Benefits of High Comfort
Benefit | Description |
|---|---|
High-comfort Pokemon contribute more to the area's Environment Level, accelerating story progression and unlocking new items in the PC Shop. | |
Name recognition | At high comfort, Pokemon start referring to the player by their character name instead of just "Ditto." |
Material gifts | Happy Pokemon occasionally gift the player rare materials spontaneously. |
Specialty efficiency | Higher-comfort Pokemon perform their specialty tasks more reliably and frequently. |
New challenges | Higher Environment Levels unlock new Challenges that grant Life Coins. |
Rarer Pokemon | Higher Environment Levels enable encounters with rarer Pokemon species. |
Tips
Ask Pokemon directly about their comfort regularly. The orange-highlighted hints are the fastest way to learn exactly what each Pokemon wants.
Food is the fastest early-game comfort boost. Bring cooked meals with the right flavor when visiting Pokemon you want to level up.
Build large houses early. The extra floor space pays off throughout the game as you work toward Awesome comfort for every Pokemon.
Focus on getting all Pokemon in an area to at least Nice comfort before trying to push any individual to Awesome.

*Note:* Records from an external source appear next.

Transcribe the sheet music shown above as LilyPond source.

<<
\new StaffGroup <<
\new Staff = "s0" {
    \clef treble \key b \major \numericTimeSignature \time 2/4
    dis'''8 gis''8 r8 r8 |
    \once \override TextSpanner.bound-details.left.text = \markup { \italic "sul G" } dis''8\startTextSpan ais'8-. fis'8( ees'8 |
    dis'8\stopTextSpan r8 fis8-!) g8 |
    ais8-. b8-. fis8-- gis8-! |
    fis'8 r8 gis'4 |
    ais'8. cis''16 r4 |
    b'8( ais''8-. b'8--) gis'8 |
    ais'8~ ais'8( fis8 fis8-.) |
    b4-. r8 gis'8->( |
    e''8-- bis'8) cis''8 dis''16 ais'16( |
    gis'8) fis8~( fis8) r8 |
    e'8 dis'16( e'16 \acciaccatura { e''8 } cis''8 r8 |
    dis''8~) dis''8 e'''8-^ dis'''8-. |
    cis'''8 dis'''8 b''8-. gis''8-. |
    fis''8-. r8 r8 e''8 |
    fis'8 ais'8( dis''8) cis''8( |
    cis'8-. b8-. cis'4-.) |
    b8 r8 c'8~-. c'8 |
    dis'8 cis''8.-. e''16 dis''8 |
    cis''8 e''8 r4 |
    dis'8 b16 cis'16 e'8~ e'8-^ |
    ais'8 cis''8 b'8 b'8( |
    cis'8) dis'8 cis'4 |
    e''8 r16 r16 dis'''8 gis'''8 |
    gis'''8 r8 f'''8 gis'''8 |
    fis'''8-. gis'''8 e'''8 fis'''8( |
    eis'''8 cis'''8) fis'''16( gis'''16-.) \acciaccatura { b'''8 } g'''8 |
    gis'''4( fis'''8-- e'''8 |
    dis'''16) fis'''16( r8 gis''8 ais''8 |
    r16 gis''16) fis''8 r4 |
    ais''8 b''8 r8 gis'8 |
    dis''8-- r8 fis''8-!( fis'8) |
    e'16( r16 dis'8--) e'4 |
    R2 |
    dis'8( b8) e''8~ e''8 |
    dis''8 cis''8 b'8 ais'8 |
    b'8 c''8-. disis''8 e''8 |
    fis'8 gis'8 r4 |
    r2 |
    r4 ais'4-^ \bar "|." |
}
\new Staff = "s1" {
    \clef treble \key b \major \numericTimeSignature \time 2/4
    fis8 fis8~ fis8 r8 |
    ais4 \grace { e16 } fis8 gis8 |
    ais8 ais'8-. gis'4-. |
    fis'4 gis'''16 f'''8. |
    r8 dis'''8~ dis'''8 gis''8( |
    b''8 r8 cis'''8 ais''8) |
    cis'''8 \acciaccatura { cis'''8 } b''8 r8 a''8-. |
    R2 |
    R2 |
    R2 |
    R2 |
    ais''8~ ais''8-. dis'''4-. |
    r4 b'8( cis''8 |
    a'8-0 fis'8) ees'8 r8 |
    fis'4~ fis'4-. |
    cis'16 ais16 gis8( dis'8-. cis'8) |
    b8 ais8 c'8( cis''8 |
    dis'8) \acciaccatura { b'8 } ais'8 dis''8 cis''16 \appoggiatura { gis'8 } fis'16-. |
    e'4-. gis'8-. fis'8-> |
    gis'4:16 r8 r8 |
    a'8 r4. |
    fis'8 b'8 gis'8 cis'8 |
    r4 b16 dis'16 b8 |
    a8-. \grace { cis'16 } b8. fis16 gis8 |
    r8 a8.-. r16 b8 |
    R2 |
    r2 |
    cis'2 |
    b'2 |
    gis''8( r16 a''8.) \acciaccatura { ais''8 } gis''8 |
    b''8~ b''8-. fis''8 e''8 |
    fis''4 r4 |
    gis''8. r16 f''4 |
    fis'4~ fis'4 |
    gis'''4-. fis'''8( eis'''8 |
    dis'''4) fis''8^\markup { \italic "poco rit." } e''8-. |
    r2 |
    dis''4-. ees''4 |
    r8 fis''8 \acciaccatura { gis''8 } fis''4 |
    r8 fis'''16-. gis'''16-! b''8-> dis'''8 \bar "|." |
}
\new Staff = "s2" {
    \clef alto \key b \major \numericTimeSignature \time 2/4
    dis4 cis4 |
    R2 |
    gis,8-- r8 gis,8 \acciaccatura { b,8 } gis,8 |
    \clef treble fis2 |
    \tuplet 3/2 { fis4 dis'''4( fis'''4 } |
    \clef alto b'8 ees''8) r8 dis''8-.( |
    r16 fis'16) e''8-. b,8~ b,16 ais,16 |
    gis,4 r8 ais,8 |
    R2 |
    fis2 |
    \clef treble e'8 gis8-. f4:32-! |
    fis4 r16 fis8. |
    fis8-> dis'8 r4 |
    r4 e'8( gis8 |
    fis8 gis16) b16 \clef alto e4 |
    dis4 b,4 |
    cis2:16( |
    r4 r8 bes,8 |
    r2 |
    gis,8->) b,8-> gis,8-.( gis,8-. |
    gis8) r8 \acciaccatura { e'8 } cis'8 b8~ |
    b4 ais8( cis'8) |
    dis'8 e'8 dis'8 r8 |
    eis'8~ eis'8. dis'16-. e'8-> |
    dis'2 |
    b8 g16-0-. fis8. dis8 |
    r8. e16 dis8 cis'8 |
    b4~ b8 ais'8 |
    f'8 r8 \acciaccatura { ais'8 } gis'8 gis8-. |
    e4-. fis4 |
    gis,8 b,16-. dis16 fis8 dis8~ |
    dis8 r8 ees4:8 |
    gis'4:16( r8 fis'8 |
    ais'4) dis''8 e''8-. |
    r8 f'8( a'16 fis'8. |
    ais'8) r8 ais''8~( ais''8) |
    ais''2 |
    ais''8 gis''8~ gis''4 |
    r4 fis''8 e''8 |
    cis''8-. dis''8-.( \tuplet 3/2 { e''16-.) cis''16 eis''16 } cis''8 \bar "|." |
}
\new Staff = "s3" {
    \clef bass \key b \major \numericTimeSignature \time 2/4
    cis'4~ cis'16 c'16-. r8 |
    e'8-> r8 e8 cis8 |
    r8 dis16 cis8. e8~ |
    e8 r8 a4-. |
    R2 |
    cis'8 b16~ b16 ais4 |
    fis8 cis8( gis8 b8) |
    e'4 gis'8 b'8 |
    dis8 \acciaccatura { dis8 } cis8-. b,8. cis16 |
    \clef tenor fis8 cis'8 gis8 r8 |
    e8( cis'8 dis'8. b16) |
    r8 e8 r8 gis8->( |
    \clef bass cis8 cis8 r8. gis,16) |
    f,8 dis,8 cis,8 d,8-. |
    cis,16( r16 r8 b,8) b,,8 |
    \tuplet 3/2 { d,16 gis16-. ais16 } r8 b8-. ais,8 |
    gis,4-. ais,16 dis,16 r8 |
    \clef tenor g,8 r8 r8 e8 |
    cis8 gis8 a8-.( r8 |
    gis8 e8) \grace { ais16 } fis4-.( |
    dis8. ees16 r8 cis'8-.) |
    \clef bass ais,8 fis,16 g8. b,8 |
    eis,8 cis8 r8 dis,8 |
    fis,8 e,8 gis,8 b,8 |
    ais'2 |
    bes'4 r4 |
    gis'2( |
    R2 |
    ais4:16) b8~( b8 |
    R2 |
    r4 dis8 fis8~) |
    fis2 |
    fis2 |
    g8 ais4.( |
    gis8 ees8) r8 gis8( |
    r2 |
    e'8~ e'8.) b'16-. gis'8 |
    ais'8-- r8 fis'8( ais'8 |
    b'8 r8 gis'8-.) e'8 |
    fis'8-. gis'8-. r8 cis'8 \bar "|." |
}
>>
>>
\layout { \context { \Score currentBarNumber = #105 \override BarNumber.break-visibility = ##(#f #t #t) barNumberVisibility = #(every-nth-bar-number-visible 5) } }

Play mini-games daily for a steady comfort boost across multiple Pokemon.
Use zoning to manage conflicting environmental preferences. Water and Grass types go in the humid section; Fire types go in the dry section.

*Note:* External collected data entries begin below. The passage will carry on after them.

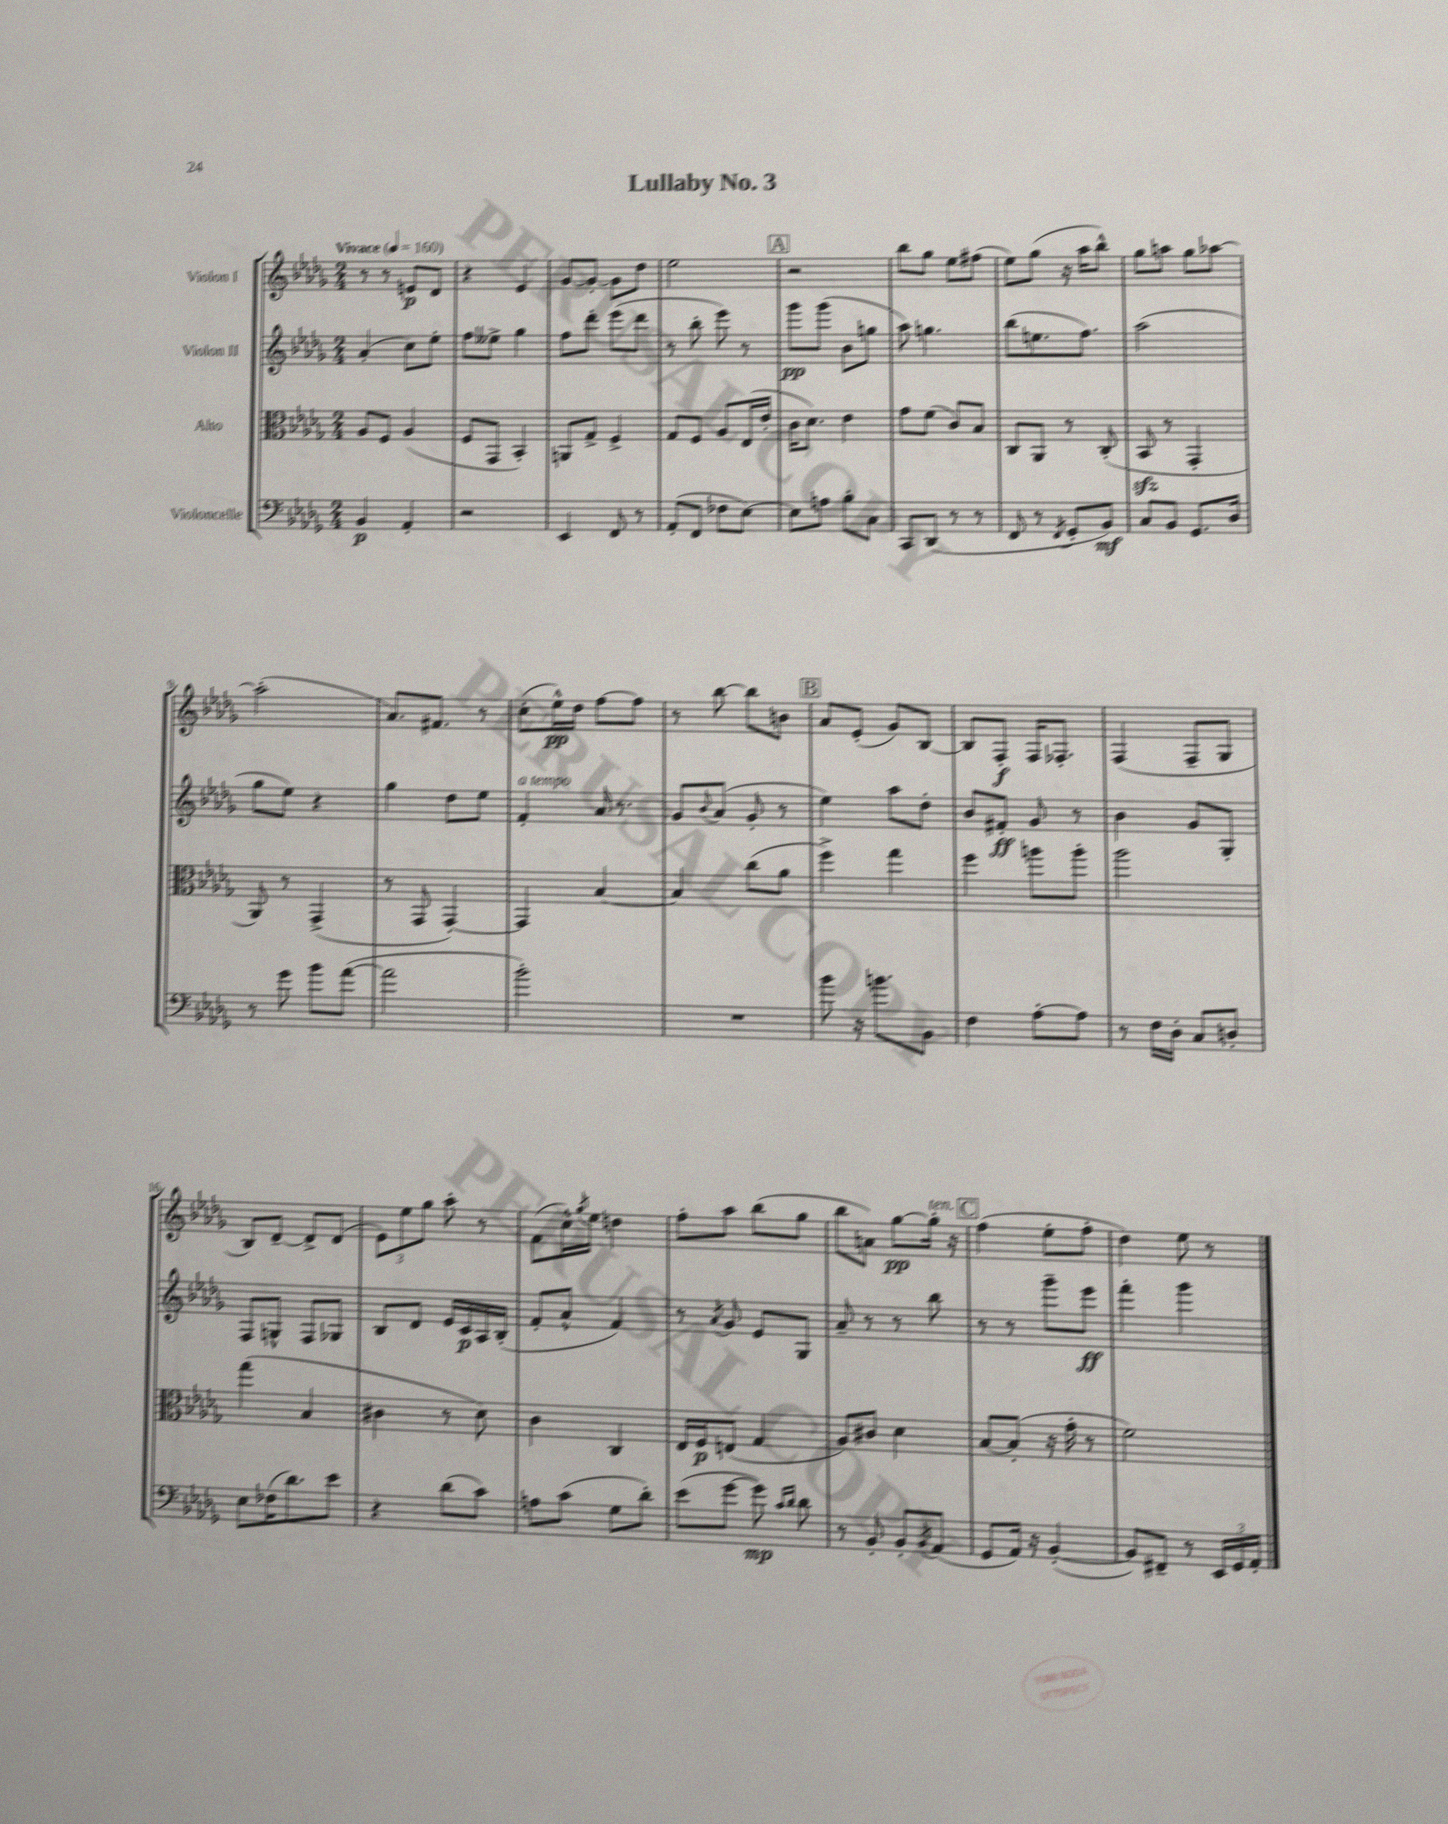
\header { title = "Lullaby No. 3" }
<<
\new StaffGroup <<
\new Staff = "s0" \with { instrumentName = "Violon I" } {
    \clef treble \key des \major \numericTimeSignature \time 2/4 \tempo "Vivace" 4 = 160
    r8 r8 e'8\p des'8 |
    r4 ees'4 |
    ges'8~ ges'8~-. ges'8 des''8 |
    ees''2 |
    \mark \markup { \box "A" } r2 |
    bes''8 ges''8 ees''8 fis''8( |
    ees''8) ges''8( r16 aes''16 bes''8-^) |
    ges''8 a''8 ges''8 aes''8~ |
    aes''2-.( |
    aes'8.) fis'8. r8 |
    c''8-.( ees''16-^\pp) des''16 f''8~ f''8 |
    r8 bes''8~ bes''8 b'8 |
    \mark \markup { \box "B" } aes'8 ees'8-.( ges'8) bes8~ |
    bes8 f8-.\f f16 fes8.-. |
    f4( f8-- ges8 |
    bes8) des'8~-- des'8-> des'8( |
    \tuplet 3/2 { ees'8) ees''8 ges''8 } aes''8-. r8 |
    f'8( c''16-^) \acciaccatura { ges''8 } ees''16 d''4 |
    f''8-. aes''8 bes''8( ges''8 |
    bes''8 a'8) ges''8~\pp ges''16-.^\markup { \italic "ten." } r16 |
    \mark \markup { \box "C" } f''4( ees''8-. f''8-. |
    des''4) ees''8 r8 \bar "|." |
}
\new Staff = "s1" \with { instrumentName = "Violon II" } {
    \clef treble \key des \major \numericTimeSignature \time 2/4
    aes'4-.( c''8) ees''8-. |
    f''8 eeses''8-> ges''4 |
    f''8 des'''8-. ees'''8( des'''8 |
    r8 bes''8-. ees'''8) r8 |
    \mark \markup { \box "A" } ges'''8\pp ges'''8( bes'8 g''8 |
    aes''8) g''4. |
    bes''8( e''8. f''8.) |
    aes''2( |
    ges''8 ees''8) r4 |
    ges''4 des''8 ees''8 |
    f'4-.^\markup { \italic "a tempo" } aes'16 r8. |
    ges'8 \appoggiatura { bes'8 } aes'8( ges'8-. r8 |
    \mark \markup { \box "B" } ees''4) aes''8 des''8-. |
    bes'8 fis'8-.\ff ges'8 r8 |
    bes'4 ges'8 ges8-. |
    f8 g8-^ f8 ges8 |
    bes8 des'8 ees'16 c'16\p aes16 bes16-.( |
    f'8-. aes'8-^ f'4) |
    r8 \acciaccatura { aes'8 } ges'8 ees'8 ges8 |
    aes'8-- r8 r8 bes''8 |
    \mark \markup { \box "C" } r8 r8 ges'''8-- ees'''8\ff |
    f'''4-. ges'''4 \bar "|." |
}
\new Staff = "s2" \with { instrumentName = "Alto" } {
    \clef alto \key des \major \numericTimeSignature \time 2/4
    aes8 f8 aes4( |
    f8 ges,8 bes,4-.) |
    a,8 ges8-> f4-> |
    ges8 f8 aes8 ees16( ees'16-. |
    \mark \markup { \box "A" } c'16 des'8.) ees'4 |
    ges'8 f'8( c'8) bes8 |
    c8 aes,8 r8 c8-.( |
    bes,8\sfz r8 ges,4-. |
    aes,8) r8 ges,4->( |
    r8 ges,8 ges,4~-.) |
    ges,4 bes4~ |
    bes4 c''8( aes'8 |
    \mark \markup { \box "B" } f''4->) ges''4 |
    f''4 a''8 a''8-. |
    aes''2 |
    ges''4( bes4 |
    cis'4 r8 des'8) |
    c'4 c4 |
    ees16 f16\p e8( ges4 |
    aes8) cis'8 des'4 |
    \mark \markup { \box "C" } bes8~ bes8-.( r16 ges'16-. r8 |
    f'2) \bar "|." |
}
\new Staff = "s3" \with { instrumentName = "Violoncelle" } {
    \clef bass \key des \major \numericTimeSignature \time 2/4
    bes,4\p aes,4-. |
    r2 |
    ees,4 f,8 r8 |
    aes,8-.( f,8 fes8 ees8~) |
    \mark \markup { \box "A" } ees8 a8 bes8-. c8 |
    c,8 des,8( r8 r8 |
    f,8 r8 \acciaccatura { f,8 } ges,8-. bes,8\mf) |
    c8 bes,8 ges,8. des16 |
    r8 ges'8 bes'8 aes'8~( |
    aes'2 |
    bes'2-.) |
    R2 |
    \mark \markup { \box "B" } bes'8 r16 b'8. bes,8 |
    f4 aes8~-. aes8 |
    r8 f16 des16-. c8 d8-. |
    ees8 fes16( des'8.) ees'8 |
    r4 des'8( c'8) |
    a8 c'8( ges8 des'8-.) |
    ees'8( ges'8~ ges'8\mp) \grace { c'16 des'16 } des'8 |
    r8 bes,8-. bes,8-. \acciaccatura { bes,8 } aes,8( |
    \mark \markup { \box "C" } ges,8 aes,16) r16 bes,4~-.( |
    bes,8) fis,8-- r8 \tuplet 3/2 { ees,16 ges,16 aes,16-. } \bar "|." |
}
>>
>>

Habitat zones (white lines) can overlap. Check by clicking the right stick before placing habitats close together.
Move Pokemon from natural habitats into custom houses as soon as possible. The additional furniture space makes reaching Great and Awesome much easier.
The 4-Pokemon-per-house limit means you may need multiple houses. Plan your settlement layout accordingly.
Pokemon may not react to furniture changes immediately, but their comfort will update over time.